You could probably use a web proxy that is located in Canada to circumvent the restrictions. You might run into latency issues with trying to watch streaming video via a proxy, but it's probably worth a shot. Just google "canadian proxy" and you'll find a ton of stuff. I think proxies have been discussed at length in this forum as well, so a search here would probably turn up some recommended proxy sites.

I couldn't find much on the legality of watching the shows this way, but I would assume that Canadian law isn't terribly applicable to non- Canadians outside of Canada if nothing malicious is being engaged in.


----------



## OntarioMan (Feb 11, 2007)

Canadian law, with regard to television, is barely application to Canadians in Canada - nobody knows what is happening here. Not that I complain though, since its this same confusion which states that I cannot buy American satellite TV - but it is legal for me to hack into it.
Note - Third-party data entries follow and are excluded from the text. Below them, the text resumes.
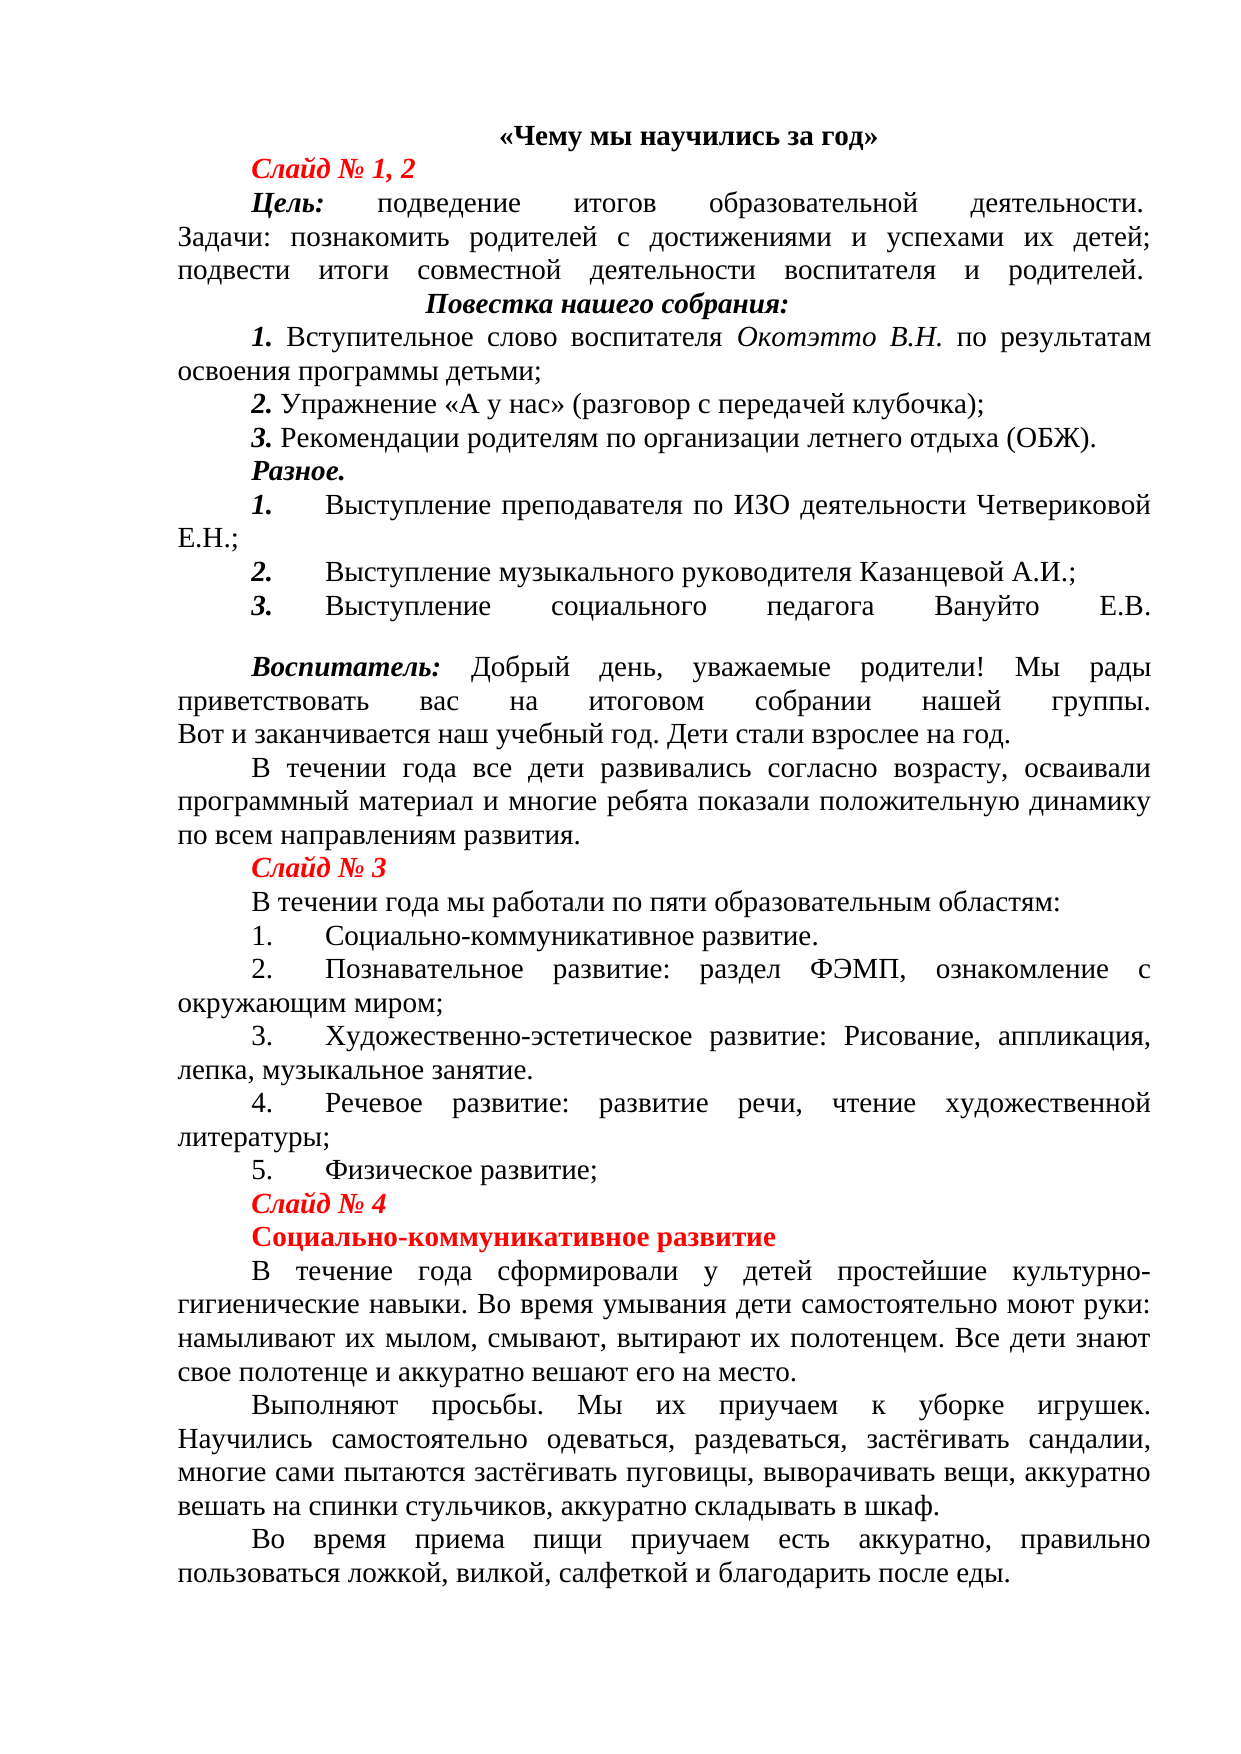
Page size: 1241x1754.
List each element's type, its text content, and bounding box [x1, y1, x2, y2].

text В течении года все дети развивались согласно возрасту, осваивали программный материал и многие ребята показали положительную динамику по всем направлениям развития. [177, 750, 1152, 851]
text Воспитатель: Добрый день, уважаемые родители! Мы рады приветствовать вас на итоговом собрании нашей группы. Вот и заканчивается наш учебный год. Дети стали взрослее на год. [177, 649, 1152, 750]
list Выступление преподавателя по ИЗО деятельности Четвериковой Е.Н.; [177, 487, 1152, 554]
text Социально-коммуникативное развитие [177, 1219, 1152, 1253]
text 3. Рекомендации родителям по организации летнего отдыха (ОБЖ). [177, 420, 1152, 453]
text Слайд № 4 [177, 1186, 1152, 1219]
text В течение года сформировали у детей простейшие культурно-гигиенические навыки. Во время умывания дети самостоятельно моют руки: намыливают их мылом, смывают, вытирают их полотенцем. Все дети знают свое полотенце и аккуратно вешают его на место. [177, 1253, 1152, 1387]
text 2. Упражнение «А у нас» (разговор с передачей клубочка); [177, 386, 1152, 420]
text В течении года мы работали по пяти образовательным областям: [177, 884, 1152, 918]
text Цель: подведение итогов образовательной деятельности. Задачи: познакомить родителей с достижениями и успехами их детей; подвести итоги совместной деятельности воспитателя и родителей. Повестка нашего собрания: [177, 185, 1152, 319]
text 1. Вступительное слово воспитателя Окотэтто В.Н. по результатам освоения программы детьми; [177, 319, 1152, 386]
list Художественно-эстетическое развитие: Рисование, аппликация, лепка, музыкальное занятие. [177, 1018, 1152, 1085]
text Во время приема пищи приучаем есть аккуратно, правильно пользоваться ложкой, вилкой, салфеткой и благодарить после еды. [177, 1521, 1152, 1588]
list Выступление музыкального руководителя Казанцевой А.И.; [177, 554, 1152, 588]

The Mounties showing up at your door in Idaho because you're watching CBC on your computer - you have a better chance at winning the lottery - and besides, sled dogs won't go that far south!



beorning73 said:


> You could probably use a web proxy that is located in Canada to circumvent the restrictions. You might run into latency issues with trying to watch streaming video via a proxy, but it's probably worth a shot. Just google "canadian proxy" and you'll find a ton of stuff. I think proxies have been discussed at length in this forum as well, so a search here would probably turn up some recommended proxy sites.
> 
> I couldn't find much on the legality of watching the shows this way, but I would assume that Canadian law isn't terribly applicable to non- Canadians outside of Canada if nothing malicious is being engaged in.


----------



## Kari (Mar 24, 2008)

FeralFemale said:


> There is a new show I discovered and wanted to go online to catch up with the show. It is produced by the CBC. They have all the eps online, free to watch, but it is only available to computers in Canada! (from what I understand about it, canadians have the same trouble watching US shows online.)
> Anyone else have this problem and is there a solution or am I out of luck?


I sent you a PM.


----------